- [PROBLEM DESCRIPTION]
Word for word, copy all the data and drop the pictures.

- [PROVIDED RECORDS]

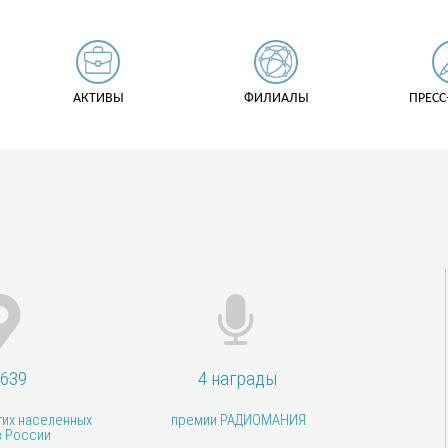
АКТИВЫ
ФИЛИАЛЫ
ПРЕСС
 639
4 награды
гих населенных
премии РАДИОМАНИЯ
в России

- [THE ANSWER]
АКТИВЫ
ФИЛИАЛЫ
ПРЕСС
 639
4 награды
гих населенных
премии РАДИОМАНИЯ
в России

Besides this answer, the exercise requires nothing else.